• **What the task asks**
Please copy the rows from the start of the rows up to and including the line with "right shoulder: (118, 87, -14)", leaving out the pictures and keeping every other line as it is. Shift each number in the keypoint values (x, y and depth) up by 52.

• **Data to use**

=== Begin Enclosure ===

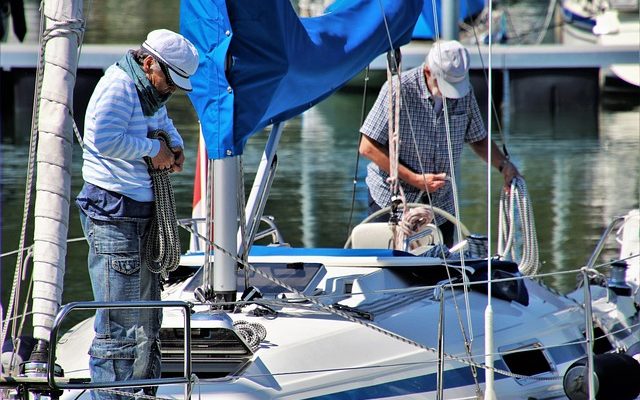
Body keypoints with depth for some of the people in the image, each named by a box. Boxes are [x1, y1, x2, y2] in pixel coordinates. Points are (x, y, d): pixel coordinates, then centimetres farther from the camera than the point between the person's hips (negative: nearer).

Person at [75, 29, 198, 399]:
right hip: (114, 216, -10)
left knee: (147, 321, 15)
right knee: (120, 324, -10)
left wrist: (175, 145, 16)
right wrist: (153, 148, -16)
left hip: (142, 215, 10)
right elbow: (105, 140, -28)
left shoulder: (150, 92, 16)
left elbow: (162, 121, 37)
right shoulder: (118, 87, -14)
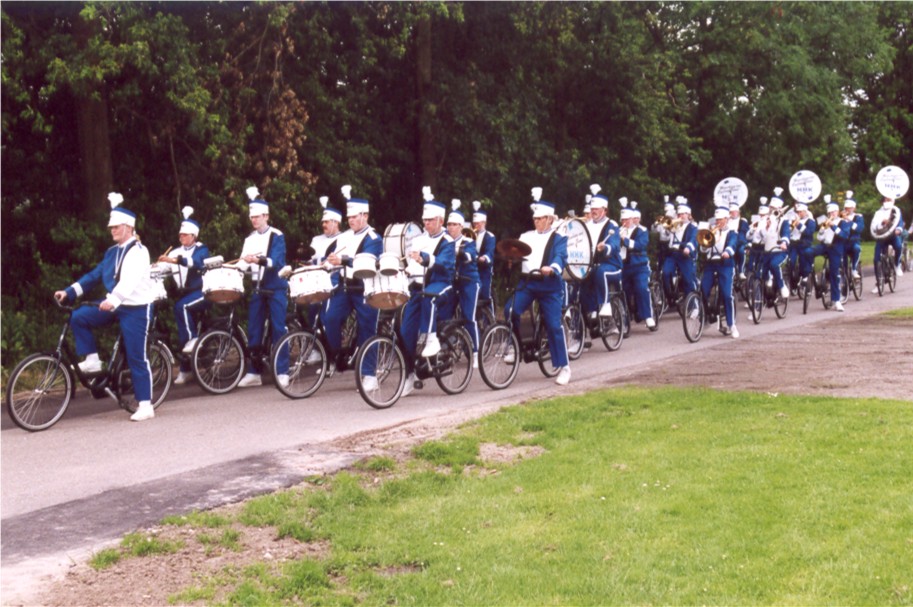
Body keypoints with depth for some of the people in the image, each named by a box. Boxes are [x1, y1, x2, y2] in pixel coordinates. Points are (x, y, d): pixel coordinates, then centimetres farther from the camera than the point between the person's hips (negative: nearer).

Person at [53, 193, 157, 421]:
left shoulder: (138, 251, -12)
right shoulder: (112, 252, 12)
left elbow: (131, 281, -27)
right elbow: (94, 276, 10)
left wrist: (114, 299, -42)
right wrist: (69, 292, 0)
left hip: (136, 308, -7)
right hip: (114, 306, 7)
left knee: (136, 358, -6)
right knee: (78, 317, -9)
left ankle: (145, 405, 1)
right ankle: (92, 360, 1)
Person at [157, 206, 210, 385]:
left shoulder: (201, 249, -3)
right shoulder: (176, 252, 12)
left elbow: (197, 262, -25)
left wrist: (176, 260, -38)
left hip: (201, 293, -5)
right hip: (185, 293, 5)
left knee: (181, 306, -32)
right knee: (183, 334, 2)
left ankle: (193, 338, -17)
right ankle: (185, 370, 9)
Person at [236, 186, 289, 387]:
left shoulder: (277, 236, -5)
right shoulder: (249, 239, 12)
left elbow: (277, 261, -18)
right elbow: (243, 263, 7)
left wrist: (260, 260, -35)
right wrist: (242, 264, -16)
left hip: (276, 288, -5)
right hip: (258, 288, 5)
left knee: (278, 329, -4)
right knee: (253, 331, 5)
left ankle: (282, 372, 0)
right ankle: (254, 372, 11)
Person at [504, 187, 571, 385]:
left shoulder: (558, 238, 3)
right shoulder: (526, 236, 15)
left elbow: (560, 258, -13)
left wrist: (551, 268, -34)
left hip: (549, 285, -3)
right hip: (527, 282, 3)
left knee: (553, 324, -5)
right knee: (510, 310, -22)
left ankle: (564, 366, 5)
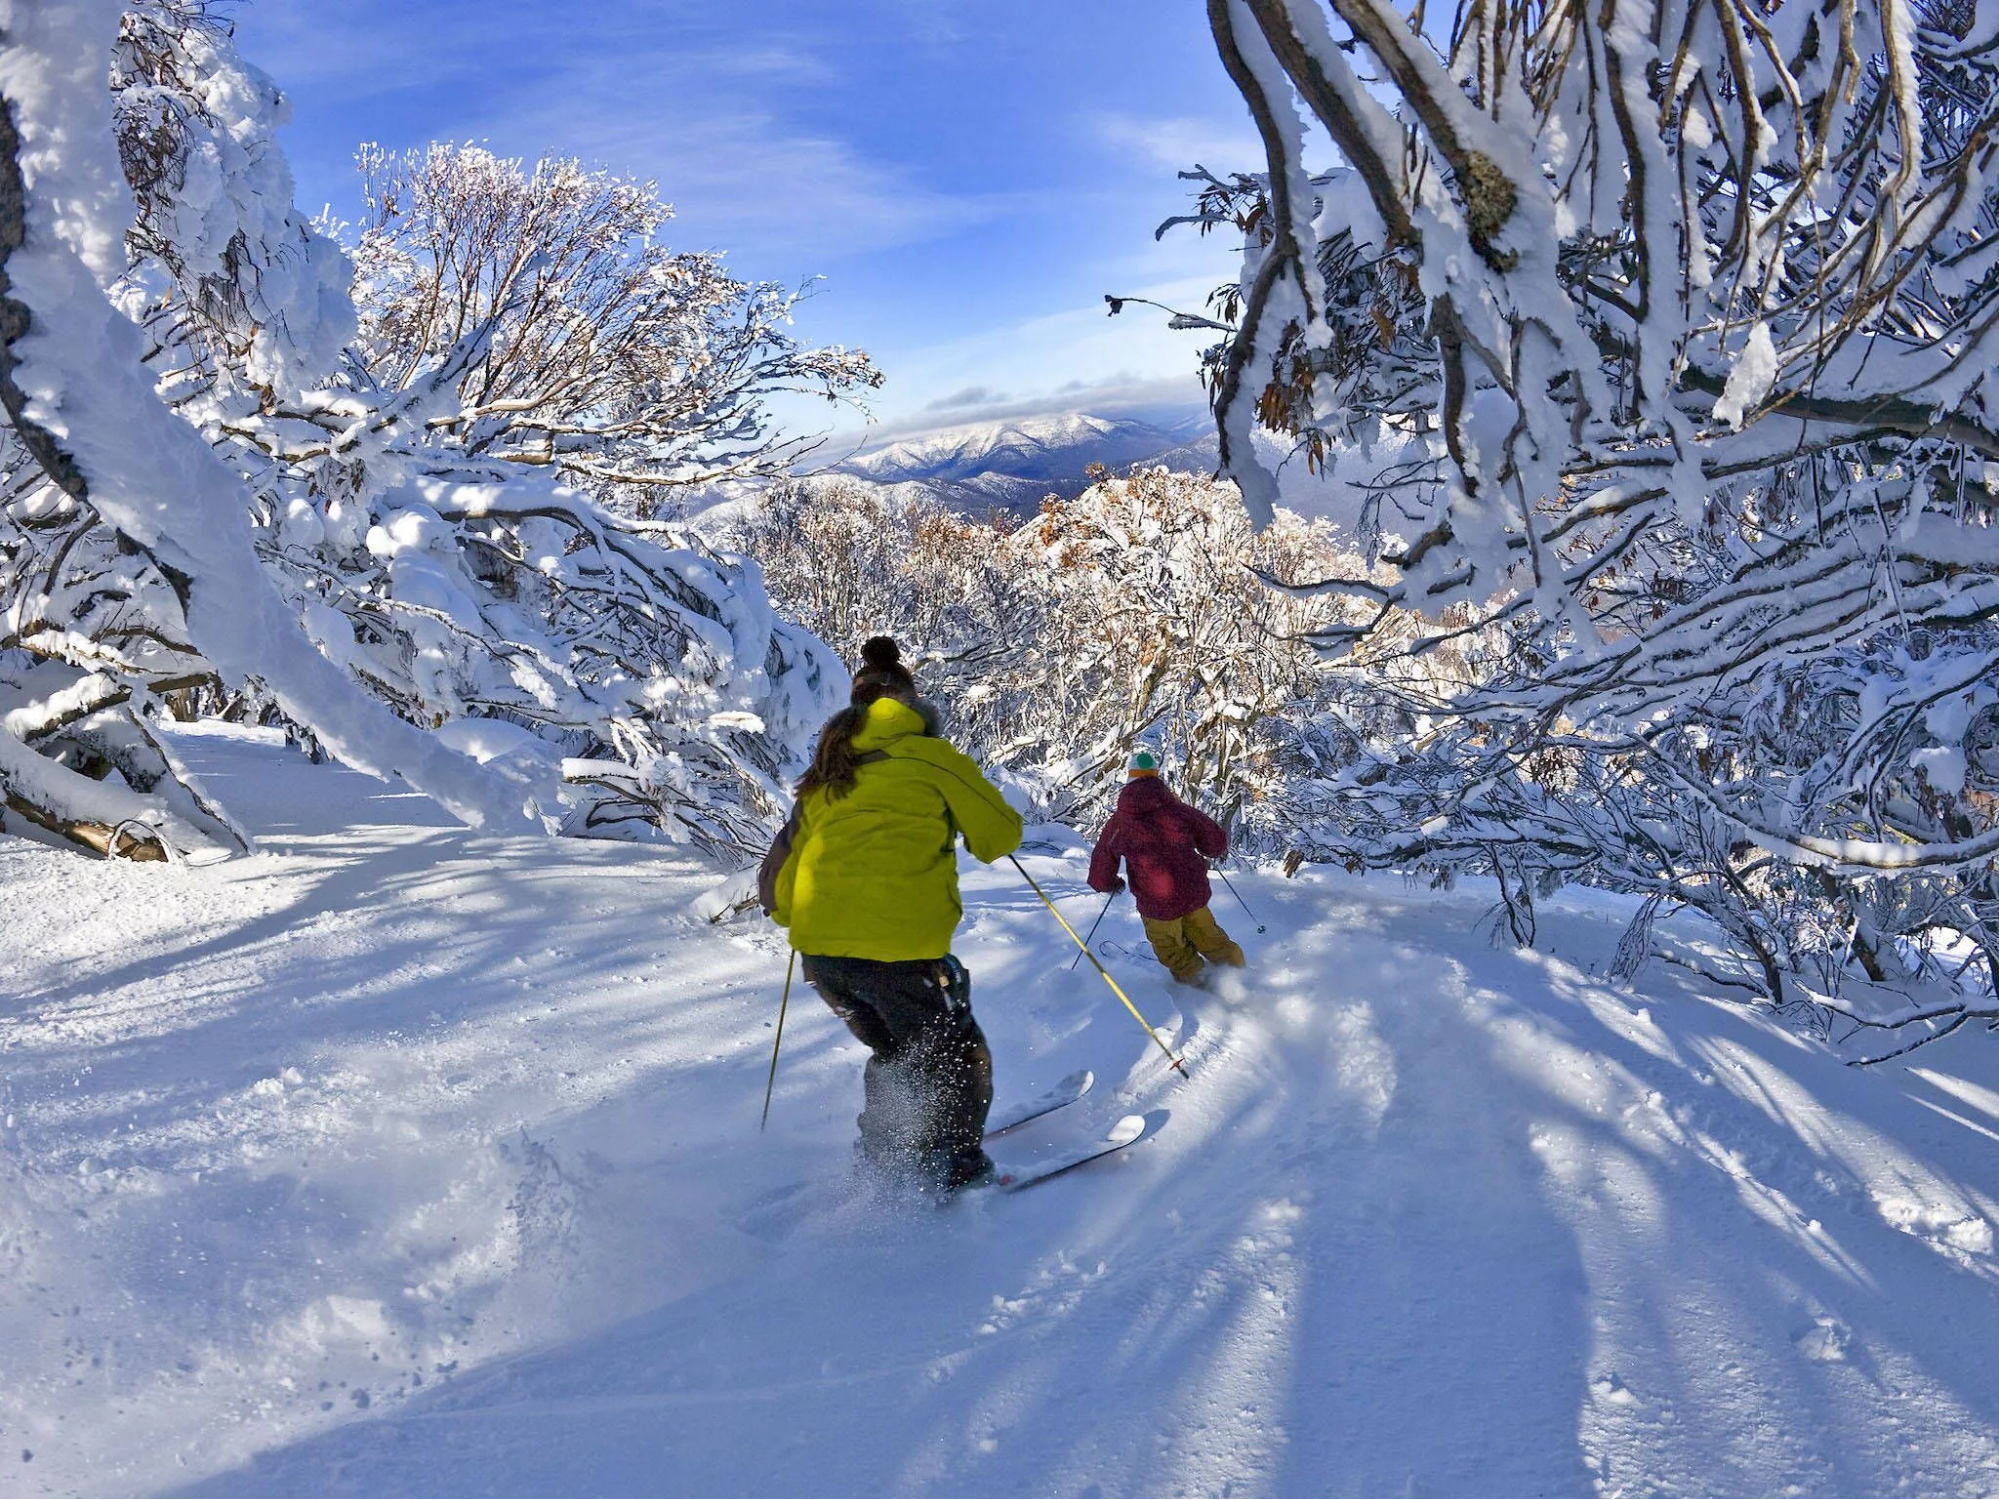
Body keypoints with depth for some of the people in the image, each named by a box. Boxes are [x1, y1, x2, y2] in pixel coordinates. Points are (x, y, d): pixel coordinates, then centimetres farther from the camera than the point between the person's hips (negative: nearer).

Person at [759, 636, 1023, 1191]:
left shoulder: (824, 779, 17)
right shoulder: (931, 755, 2)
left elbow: (780, 881, 19)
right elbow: (1000, 835, 7)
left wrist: (791, 913, 39)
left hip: (817, 948, 6)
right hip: (898, 948, -6)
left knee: (895, 1053, 28)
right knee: (957, 1059, 12)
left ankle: (883, 1160, 29)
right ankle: (953, 1171, 6)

=== End Enclosure ===

• **Result for this exercise**
Body keypoints with depth for some of the people in the image, each named by a box. Boxes are [x1, y1, x2, y2] in pixel coordinates. Points are (x, y, d): pixel coordinates, then centimetres farther from the camera than the point between the person's hips (negative: nearer).

Person at [75, 29, 198, 399]:
right hip: (166, 268, 42)
left knee: (199, 373, 67)
right knee: (172, 376, 42)
left wrist: (227, 197, 68)
right wrist: (205, 200, 36)
left hip: (194, 267, 62)
right elbow: (157, 192, 24)
left shoulder: (202, 144, 68)
left elbow: (214, 173, 89)
right shoulder: (170, 139, 38)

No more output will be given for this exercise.